After a number of runs and a few important confrontations, the object of the game changes. What begins as an act of rebellion for rebellion’s sake transforms into a hunt for the truth: a piece that’s been missing from Zagreus’ life. From this point, each chamber you clear and every foe you defeat becomes an act of love for the person you’d suffer all the bruises and cuts for just to be with, until you are inevitably dragged back by the ceaseless gravity of hell once more. In Hades, it’s the people who matter who will lead us, like a ball of string, out of the dark.
As each defeat piles itself on top of the last, these relationships become increasingly valuable as you slowly piece together a greater understanding of the people who stay by your side despite everything and why. Maybe its because they’re just as trapped as you and find solace in your determination. Perhaps it’s because you were always one to offer a kind word and they’d like to return the favor. Or maybe they know you deserve a life better than one full of anguish and they’d love to see you get out of bed.
Until recently, a friend of mine disappeared from our group chat for a long time to take care of her health. When she came back, I told her how lonely it felt to be the only person left in the house who understood the dangers of the pandemic. It turns out that we were both trapped under the same roof with adults who would repeatedly expose themselves to people unprotected. The situation hasn’t been kind to me or my friend, but in sharing the same fears with her, I find a little of my burden lifted. With my partner’s help, I’ll also be able to move to a safer place once the year comes to a close. Bit by bit, I’m able to pick myself off the ground.

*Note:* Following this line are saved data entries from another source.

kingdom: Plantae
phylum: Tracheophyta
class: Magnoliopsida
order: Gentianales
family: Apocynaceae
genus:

I don’t know what I’ll do without the people around me. It’s easy to feel you’re alone when you’re trapped in a corner, until you learn to recognize the patterns of love and support that people around you express in their own way. Sometimes, it’s pure words of empathy. Often, it’s just a funny Telegram sticker. If you’re lucky, they’ll come with their car and take you away from whatever terrible place you’re in. For Zagreus, it’s the people in the sidelines who never run out of encouraging words even after he shakes the blood out of his hair for the thousandth time. These are the people we collect and keep—the ones who will suffer a trip with you to hell and back.